» **Page extract**
╭──

The specific challenge he faced was one that no guitarist in Britain had fully solved before him: how do you accompany a melody that doesn’t follow standard Western tonal structures — that uses modal scales outside the major/minor system, that has rhythms that don’t conform to regular bar lengths, that has a specific pulse derived from the dance and oral traditions of hundreds of years — on an instrument (the guitar) that was designed for Western functional harmony? The piano, when folk accompanists tried it, imposed its own harmonic vocabulary too forcefully. The guitar in standard tuning presented similar problems: the standard chord shapes of Western harmony didn’t fit the modal character of the tunes. Carthy’s answer was to redesign the guitar itself — to retune it from standard EADGBE to CGCDGA, creating an instrument that functioned differently from the standard guitar and that could accommodate the modal harmonics of English traditional music without imposing Western major/minor tonality on top of it.

His partnership with fiddler Dave Swarbrick — who appears on his debut album (without sleeve credit, a notorious oversight) and who remained a creative collaborator for decades — was one of the most important instrumental partnerships in British folk music. The guitar-and-fiddle combination, with Carthy’s percussive, modal guitar providing a rhythmic and harmonic foundation for Swarbrick’s melodically ornate fiddle lines, created a specifically British sound: not Irish traditional (a related but distinct tradition), not American old-time, but unmistakably English in its specific combination of melody, rhythm, and modal harmonic language.

╰──

» **Chart-based quiz data**

╭──

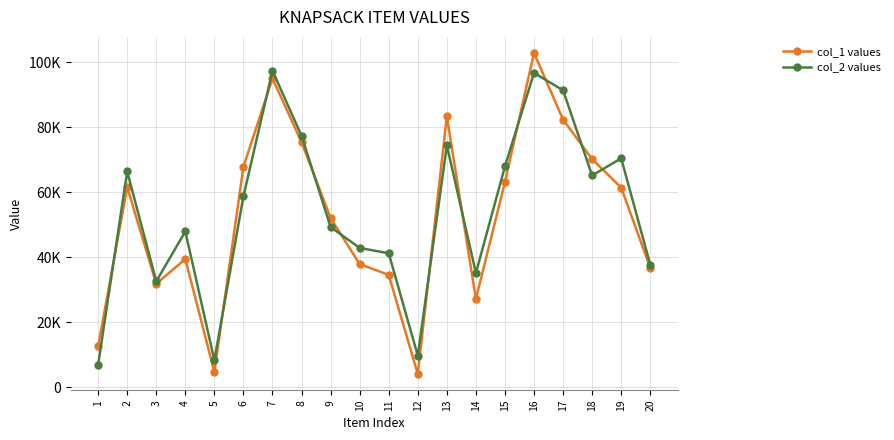

How many interior local peaks does the col_2 values series have?

6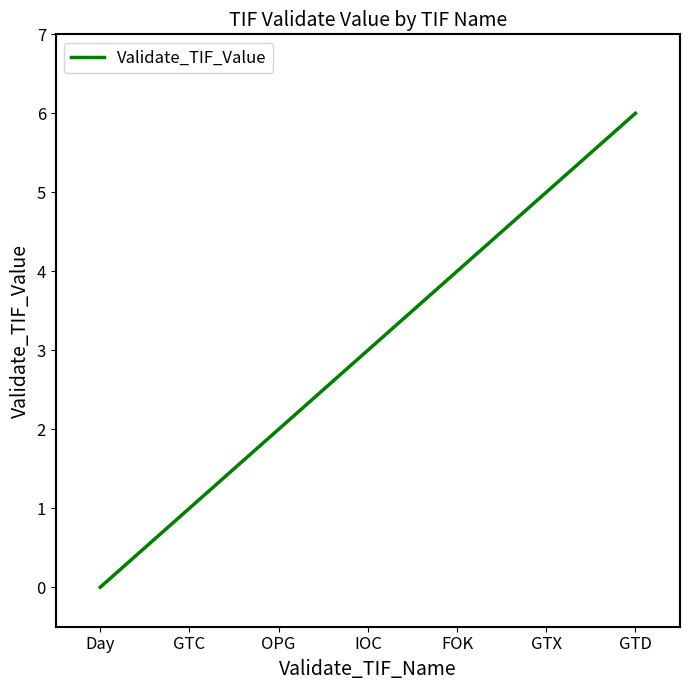

What position from the right is IOC?

4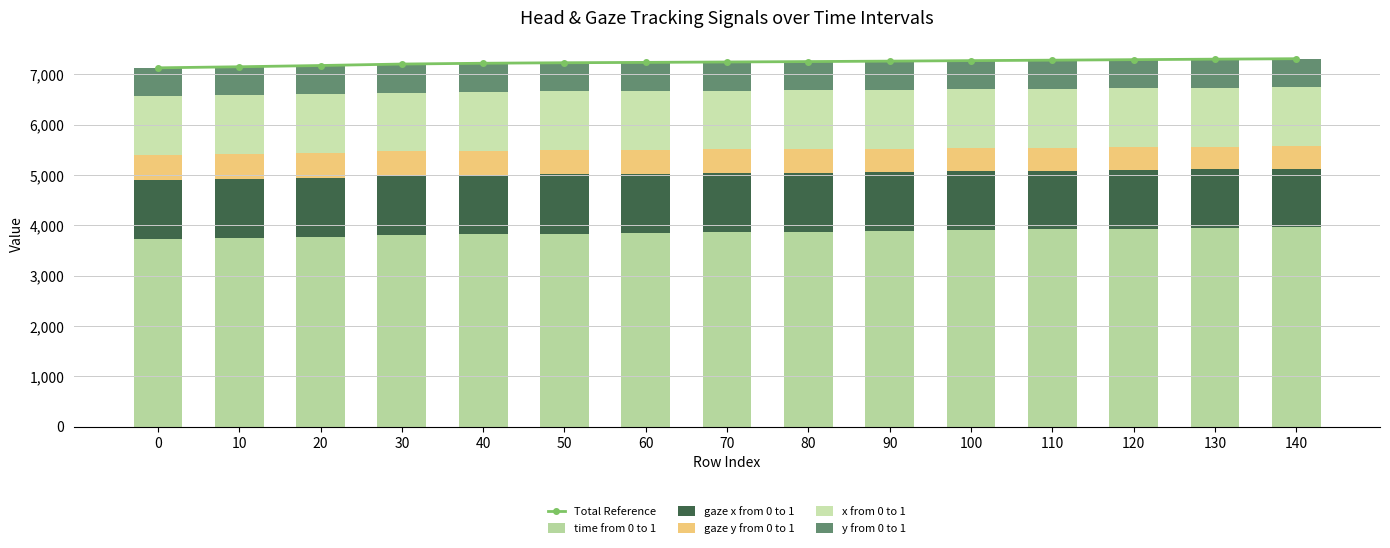

What is the value of the gaze x from 0 to 1 bar at the 15th from the left?

1160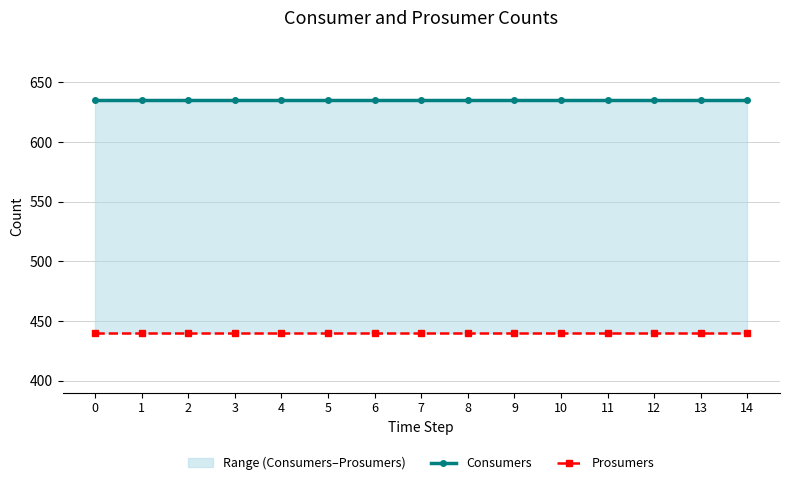

Which has a higher value, 13 or 0?

13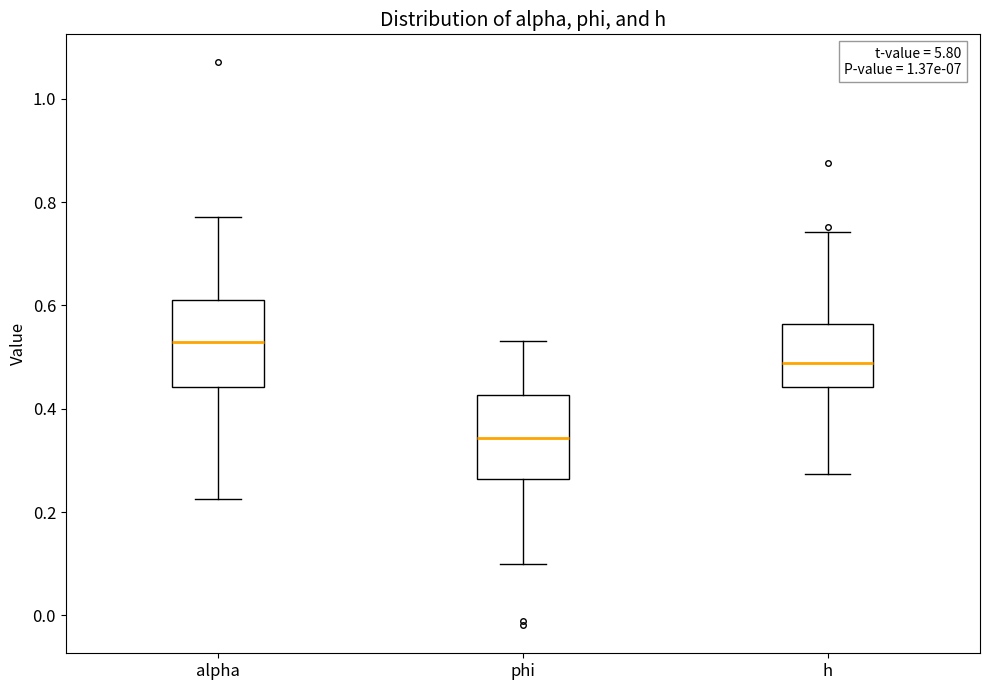

Reading left to right, read every box against the y-axis: the position of its median line, the range the box covers, and the ends of its whiskers. The values are not printed on the chart, so give them approximately, as read against the axis.

alpha: median 0.54, box 0.44 to 0.62, whiskers 0.22 to 0.78
phi: median 0.34, box 0.26 to 0.42, whiskers 0.10 to 0.54
h: median 0.48, box 0.44 to 0.56, whiskers 0.28 to 0.74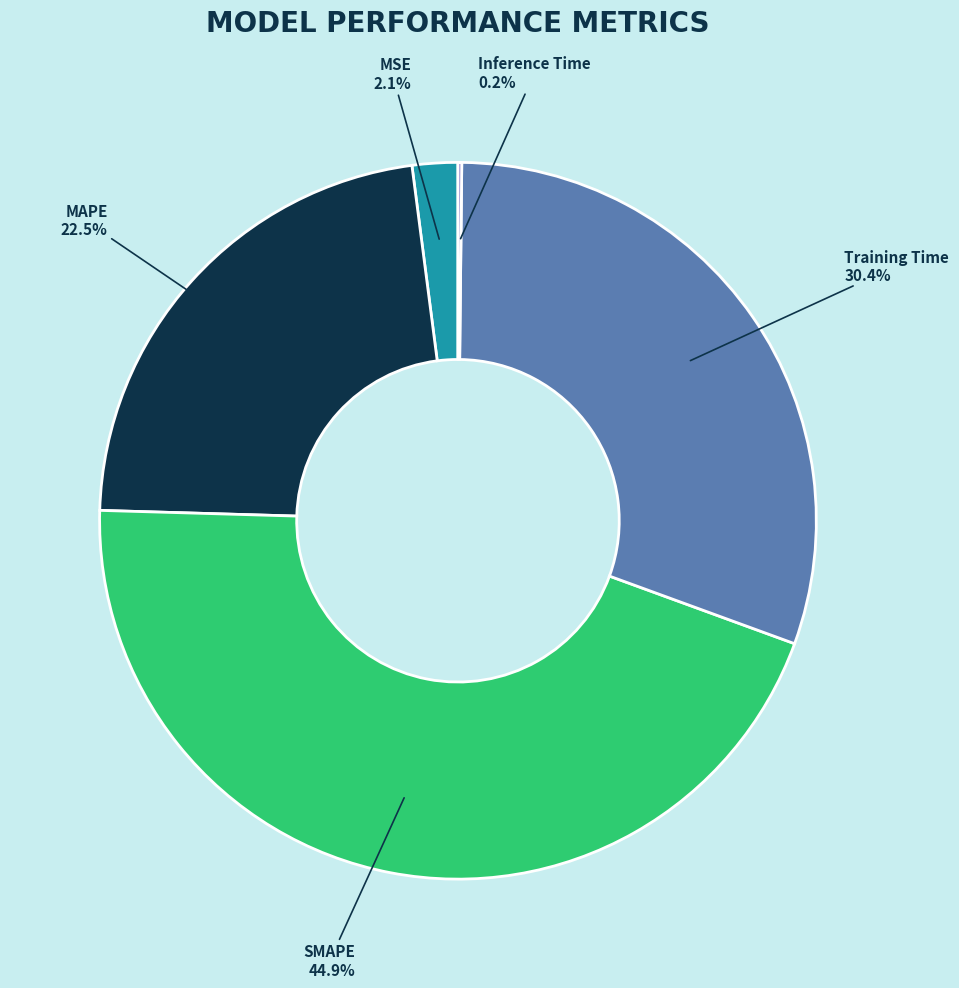

Is it true that SMAPE is 45% of the pie?

True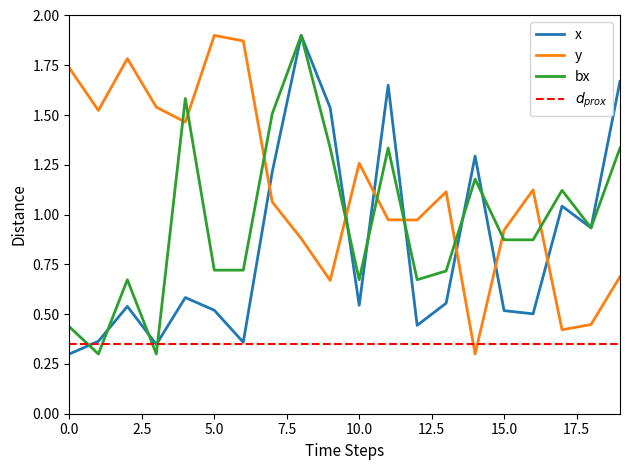

Which series has the largest range (max minus min)?

x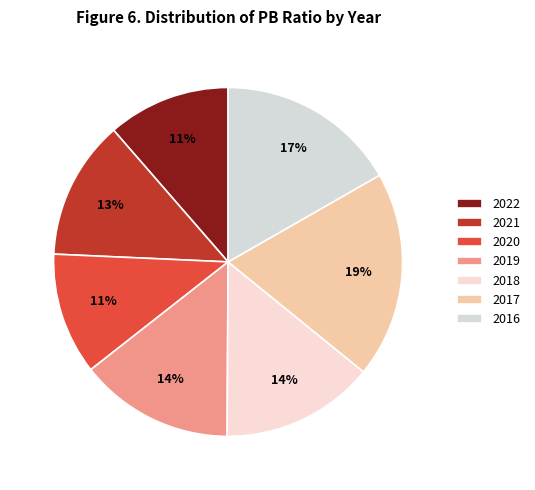

To the nearest percent, what is the combined percentage of 2019 and 2016?

31%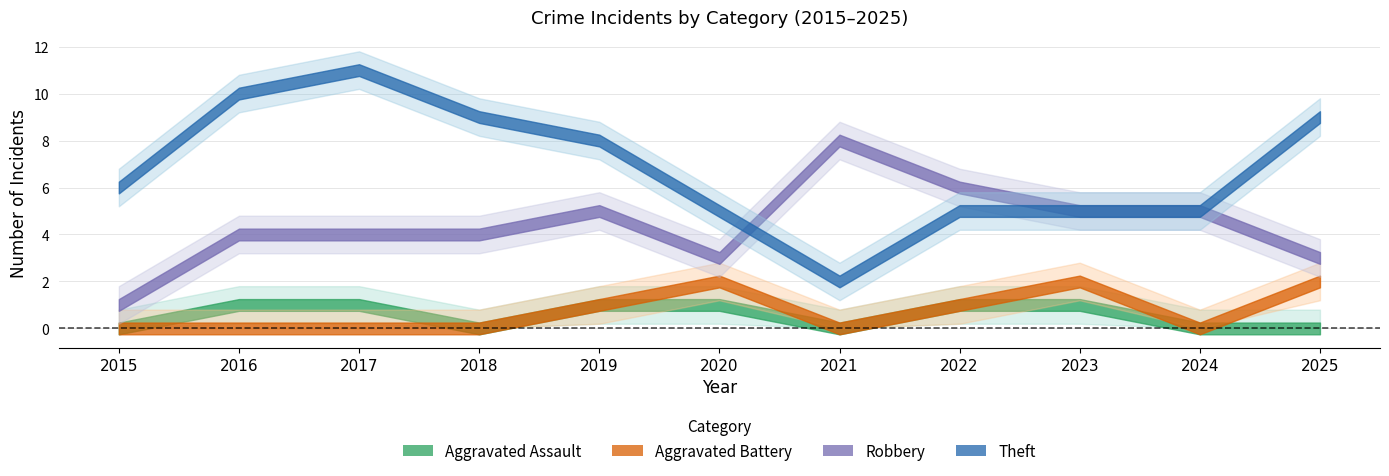

List the labels in order of Aggravated Assault value, smallest first.

2015, 2018, 2021, 2024, 2025, 2016, 2017, 2019, 2020, 2022, 2023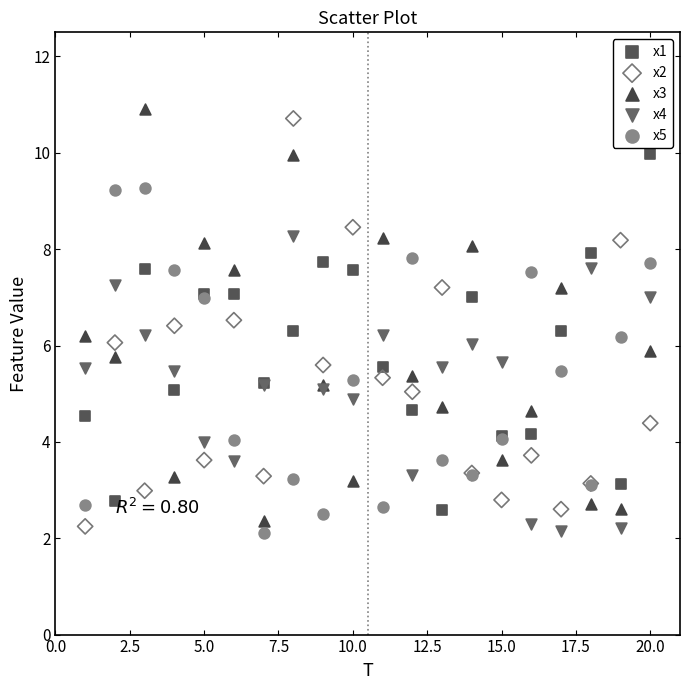

What is the X range (max minus min) for the scatter plot?

19.0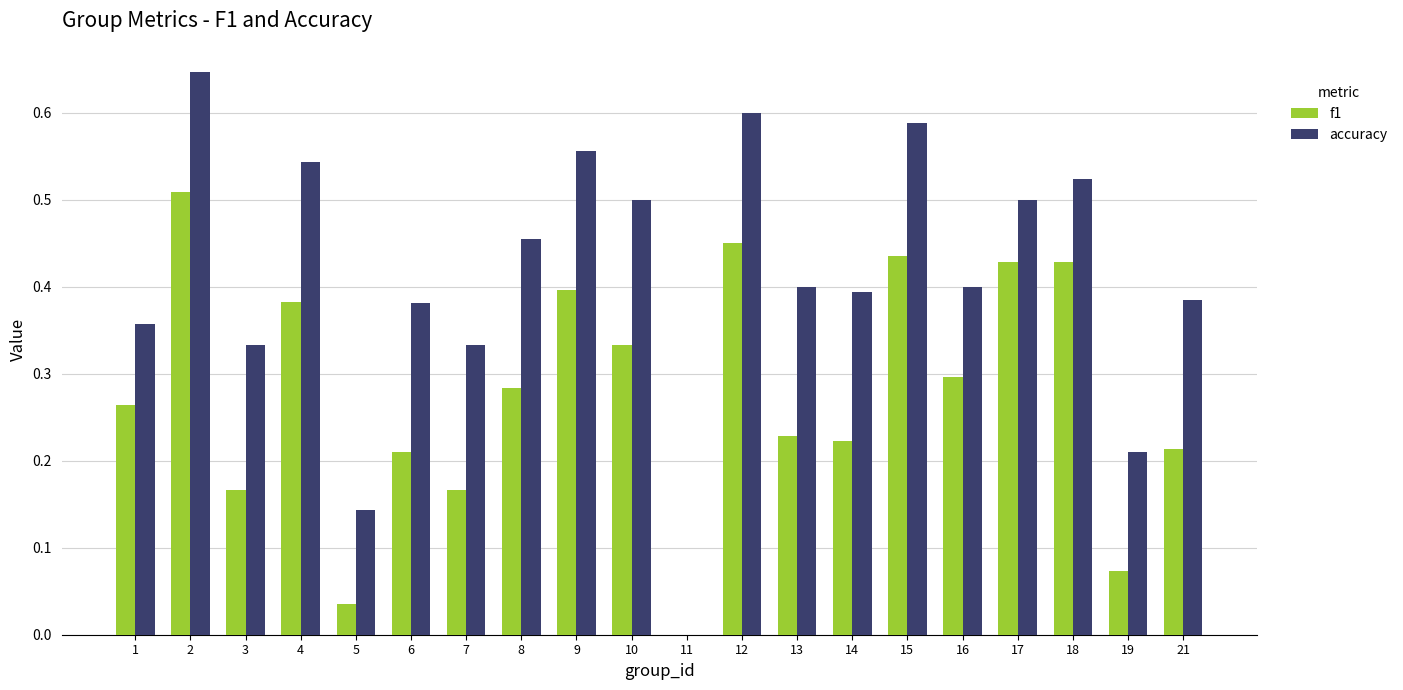

How many values in f1 are above zero?

19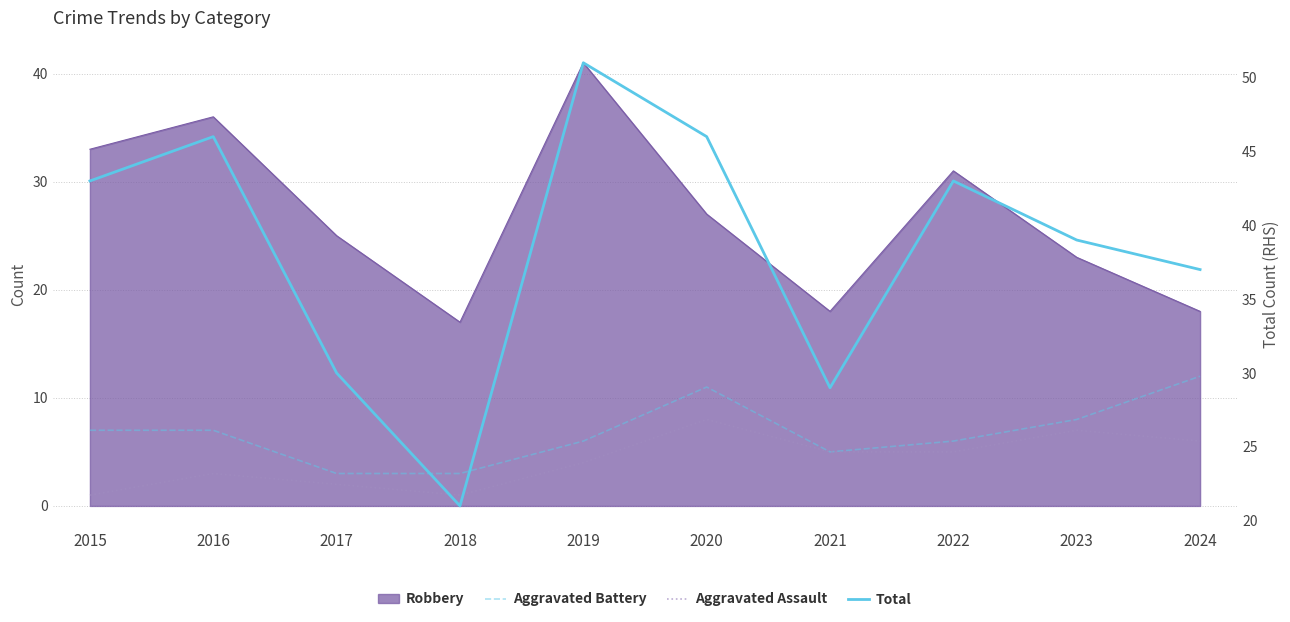

The value of Aggravated Battery at 2022 is 6. True or false?

True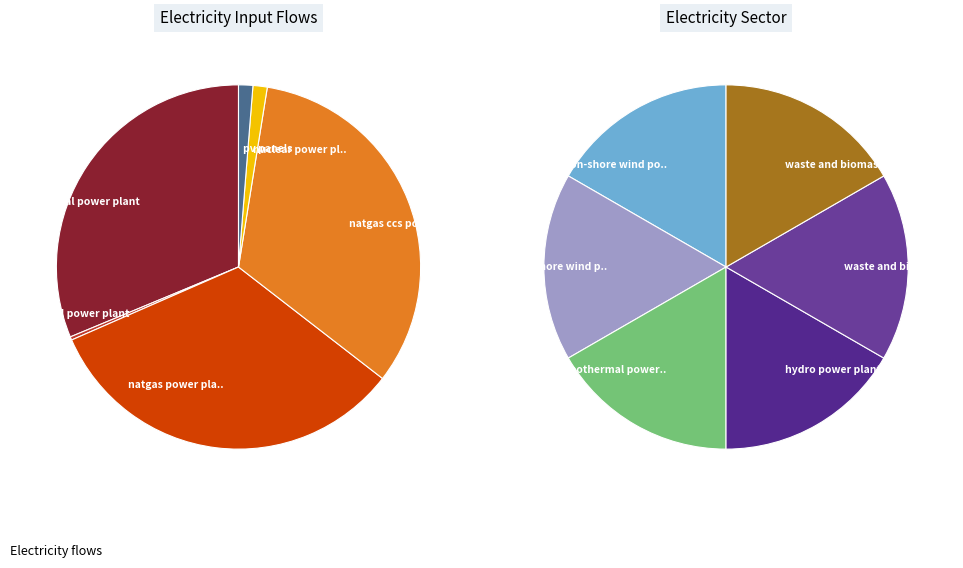

To the nearest percent, what is the average slice percentage?

8%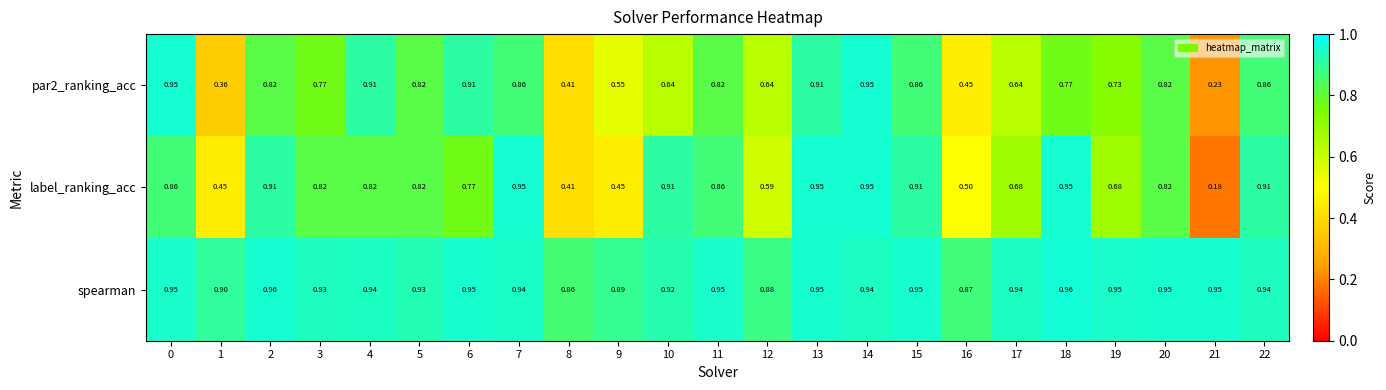

Which series has the largest range (max minus min)?

label_ranking_acc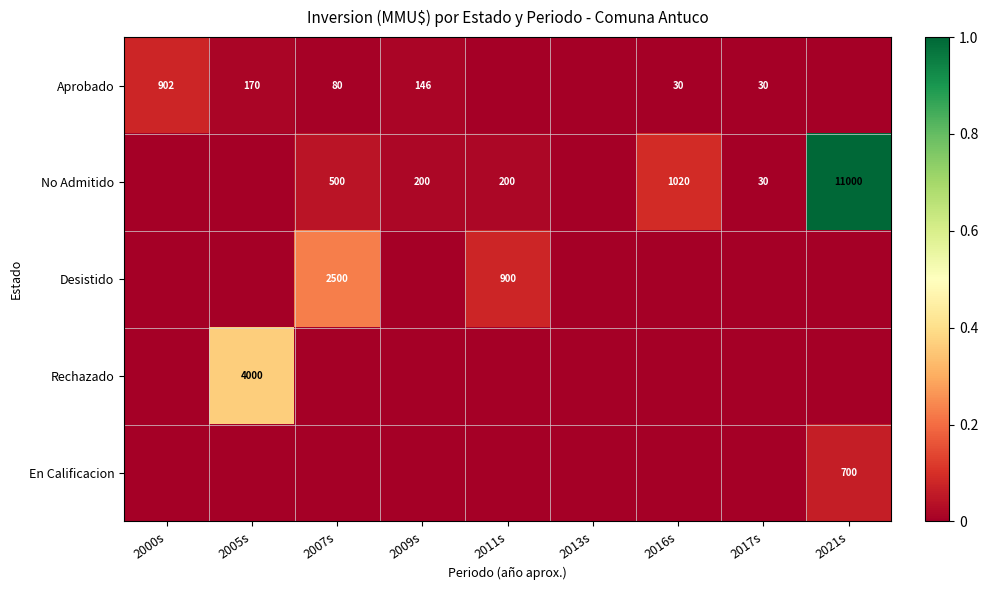

Which has a higher value, 2016s or 2017s?

2016s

╰──

» **Aim of the exercise**
Please reproduce the English folk guitar passage above word for word, starting at "His partnership with" and ending at "modal harmonic language.".

» **Response**
His partnership with fiddler Dave Swarbrick — who appears on his debut album (without sleeve credit, a notorious oversight) and who remained a creative collaborator for decades — was one of the most important instrumental partnerships in British folk music. The guitar-and-fiddle combination, with Carthy’s percussive, modal guitar providing a rhythmic and harmonic foundation for Swarbrick’s melodically ornate fiddle lines, created a specifically British sound: not Irish traditional (a related but distinct tradition), not American old-time, but unmistakably English in its specific combination of melody, rhythm, and modal harmonic language.